You do not have to attend an out of town event. But don't get caught telling a lie about why! "I do not wish to take off of work" or I just can not afford it" are fine, and require no explanation.

If the bride goes psycho Bridezilla on you, remind her that you were a last minute addition to the wedding party, and a polite bride would have said up front what the cost[s] would be.
LadyLuck
2013-04-16 07:50:43 UTC
WTF?



A. She doesn't have any say in her bachelorette party. If someone wants to throw her one, good for her. If you want to throw her one, good for you both! But she absolutely cannot "demand" where and how it's gonna be.



B. One gift is more than enough. You don't have to get her anything, but where I'm from, it's very unusual for people to give more than one shower gift unless they get several of the cheaper items off the registry.

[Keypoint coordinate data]
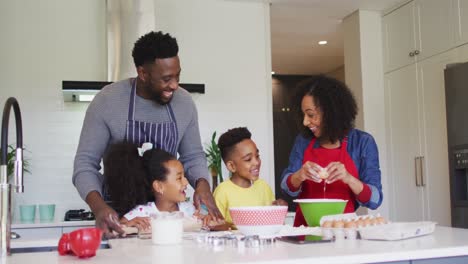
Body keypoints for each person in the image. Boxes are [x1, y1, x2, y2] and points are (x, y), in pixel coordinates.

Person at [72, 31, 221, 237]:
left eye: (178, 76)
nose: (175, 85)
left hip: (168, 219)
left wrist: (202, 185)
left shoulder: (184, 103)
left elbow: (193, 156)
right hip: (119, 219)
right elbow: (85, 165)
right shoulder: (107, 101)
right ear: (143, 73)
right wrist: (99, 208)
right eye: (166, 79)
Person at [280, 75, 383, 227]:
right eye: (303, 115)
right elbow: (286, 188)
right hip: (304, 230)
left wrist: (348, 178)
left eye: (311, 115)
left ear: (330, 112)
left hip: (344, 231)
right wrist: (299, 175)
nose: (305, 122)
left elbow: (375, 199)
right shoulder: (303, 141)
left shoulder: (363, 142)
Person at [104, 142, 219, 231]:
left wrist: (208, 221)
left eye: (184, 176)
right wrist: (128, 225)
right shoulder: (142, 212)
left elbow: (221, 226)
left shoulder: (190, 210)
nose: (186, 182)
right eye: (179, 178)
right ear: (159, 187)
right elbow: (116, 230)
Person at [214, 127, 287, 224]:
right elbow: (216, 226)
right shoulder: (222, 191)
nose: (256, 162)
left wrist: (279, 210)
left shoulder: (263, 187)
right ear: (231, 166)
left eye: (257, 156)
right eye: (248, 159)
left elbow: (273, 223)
==
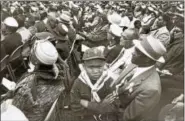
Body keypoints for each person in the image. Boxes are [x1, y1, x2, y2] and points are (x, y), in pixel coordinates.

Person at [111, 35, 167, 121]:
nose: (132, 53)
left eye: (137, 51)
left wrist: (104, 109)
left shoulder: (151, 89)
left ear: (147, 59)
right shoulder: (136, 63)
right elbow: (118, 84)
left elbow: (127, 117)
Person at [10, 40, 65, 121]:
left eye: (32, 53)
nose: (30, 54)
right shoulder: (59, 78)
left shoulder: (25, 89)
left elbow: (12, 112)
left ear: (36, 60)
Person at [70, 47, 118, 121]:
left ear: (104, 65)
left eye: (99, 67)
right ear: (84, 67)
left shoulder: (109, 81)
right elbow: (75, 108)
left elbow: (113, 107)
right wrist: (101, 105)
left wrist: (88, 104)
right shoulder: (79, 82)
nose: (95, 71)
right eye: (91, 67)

*PROBLEMS TO SOLVE*
1. Copy the wedding advice post between "You do not have" and "off the registry.", inclusive.
2. According to the wedding advice post, why can't the bride demand where and how her bachelorette party will be? Answer in one to three sentences.
3. Rewrite the paragraph of the wedding advice post that begins "B. One gift is more than enough" more briefly, keeping its main facts.

*ANSWER LIST*
1.
You do not have to attend an out of town event. But don't get caught telling a lie about why! "I do not wish to take off of work" or I just can not afford it" are fine, and require no explanation.

If the bride goes psycho Bridezilla on you, remind her that you were a last minute addition to the wedding party, and a polite bride would have said up front what the cost[s] would be.
LadyLuck
2013-04-16 07:50:43 UTC
WTF?



A. She doesn't have any say in her bachelorette party. If someone wants to throw her one, good for her. If you want to throw her one, good for you both! But she absolutely cannot "demand" where and how it's gonna be.



B. One gift is more than enough. You don't have to get her anything, but where I'm from, it's very unusual for people to give more than one shower gift unless they get several of the cheaper items off the registry.

2. She has no say in her bachelorette party. It is thrown by someone else who chooses to throw it for her.

3. One gift is plenty, and none is required. Where the writer is from, giving more than one shower gift is very unusual, except when someone buys several of the cheaper registry items.